LINCOLN PARK — During his seven years as assistant principal at Kenwood Academy, Michael Boraz learned to believe that punitive justice was the way to a disciplined and well-oiled school.
The idea of a "peace circle" to handle problems rather than a five-day suspension or even a transfer was almost laughable to him.
"We transferred a lot of kids out to other schools. We were punitive. We gave long suspensions. Even if kids had a shouting match in the hall, they might get a five-day out-of-school suspension," Boraz said. "That’s how I learned how to do it."
Paul Biasco says a wealth of research is guiding professionals away from suspensions:
Four weeks into the fall semester at Lincoln Park High School, where Boraz has been principal since 2010, he isn't laughing about that peace circle idea anymore.

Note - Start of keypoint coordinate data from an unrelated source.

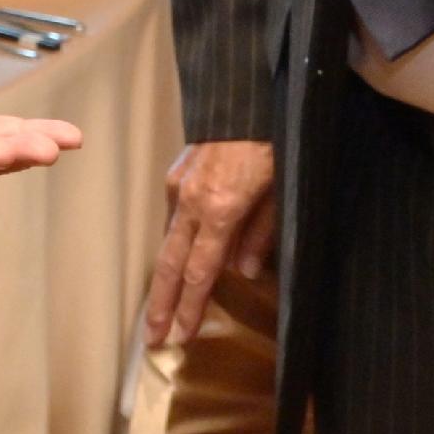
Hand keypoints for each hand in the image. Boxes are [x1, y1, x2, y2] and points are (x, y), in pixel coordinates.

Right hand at [142, 138, 275, 347]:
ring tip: (159, 308)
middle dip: (160, 304)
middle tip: (151, 338)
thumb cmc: (273, 142)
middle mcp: (192, 201)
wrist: (247, 95)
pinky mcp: (177, 172)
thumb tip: (242, 271)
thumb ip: (261, 233)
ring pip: (167, 240)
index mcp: (220, 210)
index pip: (200, 272)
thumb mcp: (281, 189)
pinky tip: (176, 259)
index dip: (190, 308)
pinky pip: (172, 217)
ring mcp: (180, 185)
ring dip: (164, 277)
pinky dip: (172, 244)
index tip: (179, 336)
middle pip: (170, 264)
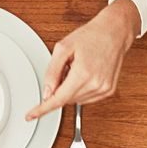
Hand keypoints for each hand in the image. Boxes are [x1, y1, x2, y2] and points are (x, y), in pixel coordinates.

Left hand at [26, 0, 137, 120]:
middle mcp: (95, 84)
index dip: (42, 109)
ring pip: (76, 100)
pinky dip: (81, 90)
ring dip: (71, 89)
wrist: (114, 32)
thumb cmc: (91, 36)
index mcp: (83, 73)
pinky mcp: (108, 90)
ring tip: (78, 68)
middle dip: (59, 88)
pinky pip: (87, 98)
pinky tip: (85, 74)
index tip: (32, 115)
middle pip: (66, 100)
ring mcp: (103, 89)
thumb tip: (47, 92)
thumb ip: (52, 72)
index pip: (58, 99)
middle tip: (65, 69)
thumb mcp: (63, 48)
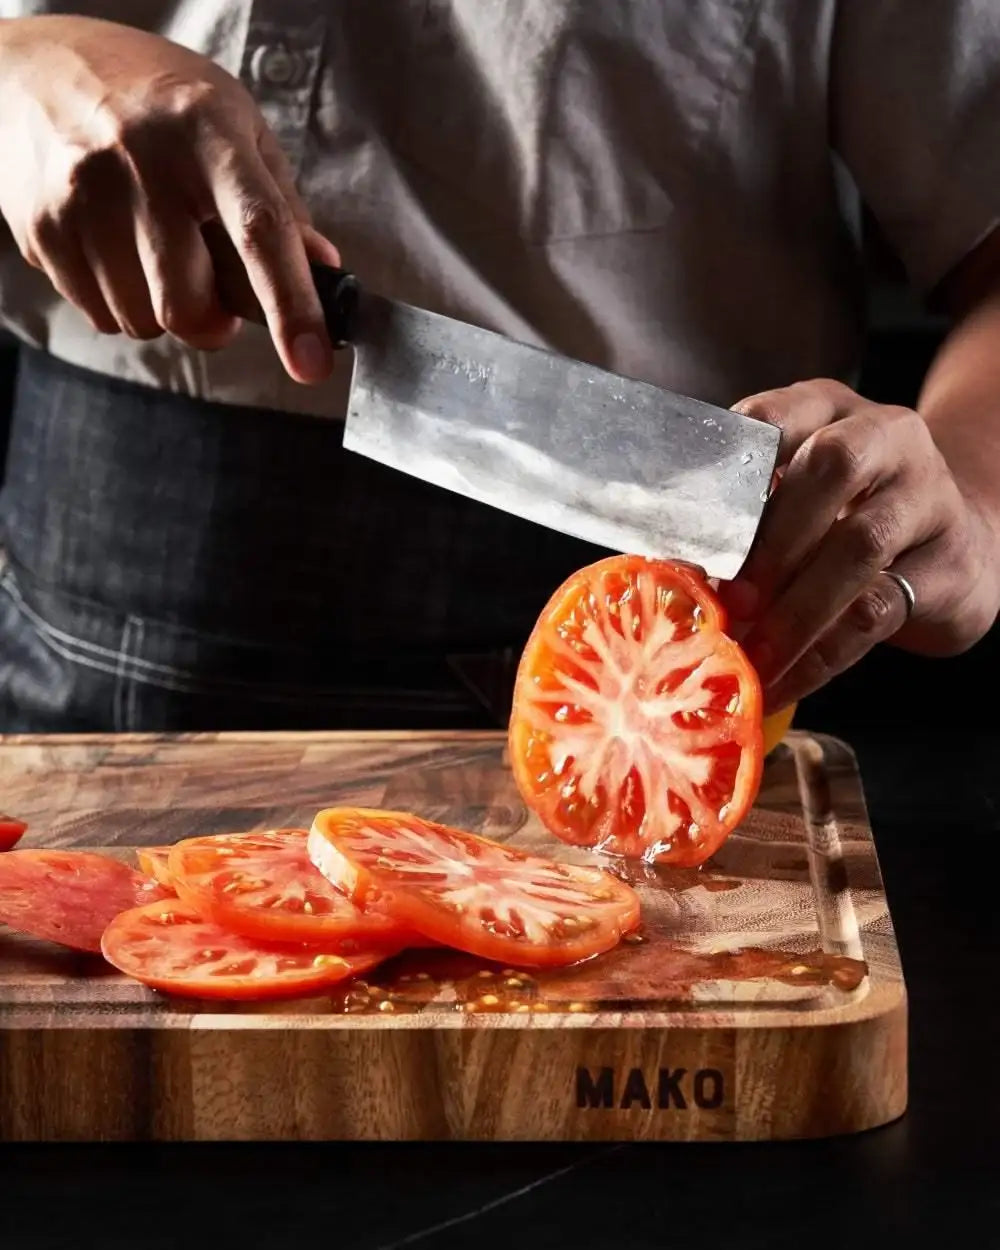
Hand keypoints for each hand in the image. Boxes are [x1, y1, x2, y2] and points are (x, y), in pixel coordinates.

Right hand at [0, 15, 339, 381]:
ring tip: (153, 250)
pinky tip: (115, 247)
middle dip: (211, 319)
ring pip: (144, 320)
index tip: (312, 364)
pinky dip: (121, 301)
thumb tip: (325, 272)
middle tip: (208, 281)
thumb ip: (282, 206)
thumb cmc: (159, 105)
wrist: (42, 70)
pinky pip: (101, 314)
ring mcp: (84, 194)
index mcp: (207, 132)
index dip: (292, 307)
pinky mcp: (43, 226)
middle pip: (189, 305)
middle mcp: (143, 161)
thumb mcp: (237, 129)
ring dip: (161, 307)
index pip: (260, 231)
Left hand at [718, 379, 999, 710]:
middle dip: (770, 541)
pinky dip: (821, 653)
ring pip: (859, 544)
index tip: (690, 529)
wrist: (949, 548)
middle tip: (729, 602)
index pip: (775, 417)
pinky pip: (878, 610)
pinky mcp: (947, 563)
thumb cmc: (843, 519)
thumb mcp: (794, 498)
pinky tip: (783, 680)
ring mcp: (925, 494)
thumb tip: (670, 578)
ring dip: (795, 608)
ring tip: (751, 653)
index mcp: (825, 409)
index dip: (729, 471)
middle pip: (830, 468)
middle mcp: (882, 436)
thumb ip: (743, 519)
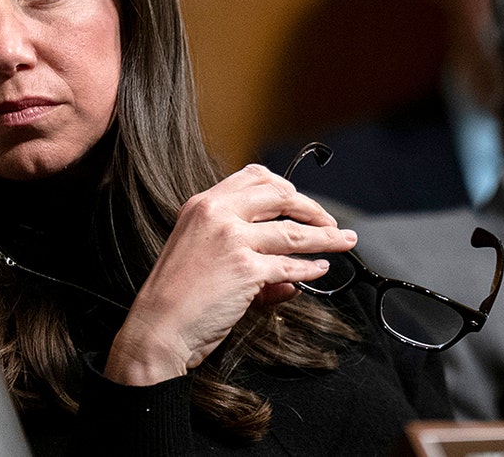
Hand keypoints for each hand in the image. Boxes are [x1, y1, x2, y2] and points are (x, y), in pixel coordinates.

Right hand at [103, 164, 355, 385]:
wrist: (159, 325)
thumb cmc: (175, 294)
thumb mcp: (199, 251)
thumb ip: (238, 247)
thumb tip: (288, 268)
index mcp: (202, 204)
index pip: (253, 177)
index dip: (284, 187)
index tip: (299, 200)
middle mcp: (217, 214)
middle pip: (280, 196)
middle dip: (311, 208)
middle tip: (329, 220)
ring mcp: (233, 239)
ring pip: (293, 232)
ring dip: (326, 237)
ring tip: (344, 241)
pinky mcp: (247, 268)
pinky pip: (291, 266)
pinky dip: (311, 268)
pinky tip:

Since partnering with Umoja Student Development Corporation and installing a comprehensive restorative justice program that includes a full-time peace room and staff member, the results have been astounding, Boraz said.
Attendance is up, conflicts are down and enemies are becoming friends inside the building.
Most recently a student refused to take his hat off in class and cursed out the teacher when he was repeatedly told to do so.
In the past, that would have likely ended with a suspension, but instead the school's new restorative justice specialist, Kristin McKay, spoke with the student and teacher separately and learned the student was dealing with the death of a close friend.
The idea is to give kids space to talk about how they feel about a conflict, McKay said.
"What kind of ownership can they take over the role they had in the conflict? How they can move forward?" she said.
In another case involving two groups of girls who were feuding, Boraz and McKay brought the students' parents into the peace room to fully understand the issue.
The students themselves arrived next and shortly after the two girls held a sleepover.
The process involves sitting in a circle of chairs in a newly designated peace room and taking turns talking, listening and getting to the bottom of an issue.
"High school tradition is 'rules and punishment,' so you hear something other than that, it's hard for you to get your mind around it," Boraz said.
The most promising improvements at the school have been attendance.
At the end of last school year, Boraz and his staff identified 300-plus students of the school's approximately 2,260 students had an attendance rate of 88 percent or lower.
Teachers from the school have been assigned three students each from that group to mentor them.
From that group, 250 students are above 91 percent this year, Boraz said, and 96 of them have 100 percent attendance.
"Sometimes kids don't come to school because they are having a problem with a teacher or with a classmate or they just aren't feeling valued as a whole," Boraz said. "I think right away with some of the interventions that we have done, kids will know if they have a problem the best place to come is school."
The restorative justice program involves more than just the peace room.
Teachers underwent four days of professional development at the start of the school year to change the overall mindset at Lincoln Park High School.
"It's a mindset or way of approaching the world where we treat each other like dignified human beings," said Illana Walden, Umoja's Chief Strategy Officer.
The idea is to not only limit suspensions, but to promote social and emotional learning.
"We had a little gap there," Boraz said. "It's just something that high schools aren't great at."
Lincoln Park is the fifth Chicago Public School that has partnered with Umoja and implemented the restorative justice program since it began in 2010 at Manley. Lincoln Park's Local School Council allocated $60,000 to Umoja for the program this year.
Other schools that has adopted the program include Sullivan High School, South Shore International College Prep and Foreman High School.
Umoja, which began as a program at Manley Career Academy High School in 1997 by Lila Leff, says its restorative justice program has resulted in a 11 percent reduction in out-of-school suspensions from 2012-2013 to 2013-2014 in the four schools using the plan.
At Lincoln Park, Boraz said suspensions are still being used, but on a "limited basis."
“Our hope would be is that the peace room becomes a way of doing business in the building," Boraz said. "We want this to become the paradigm of how a building operates."